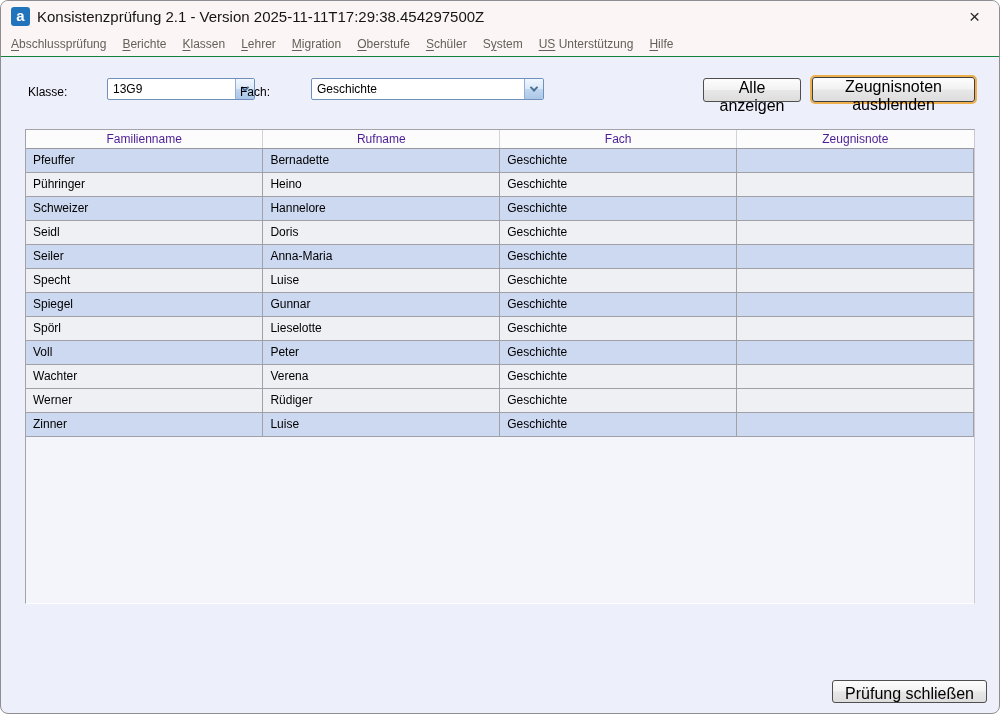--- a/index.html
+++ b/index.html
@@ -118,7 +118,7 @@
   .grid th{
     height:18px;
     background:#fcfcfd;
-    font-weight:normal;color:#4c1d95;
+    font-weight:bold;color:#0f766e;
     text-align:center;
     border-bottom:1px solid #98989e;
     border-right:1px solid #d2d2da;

-.-.-

Determine how many lines of the records contain the word "solid". Reply with the number by itself.

ANSWER TO THIS EXERCISE. 2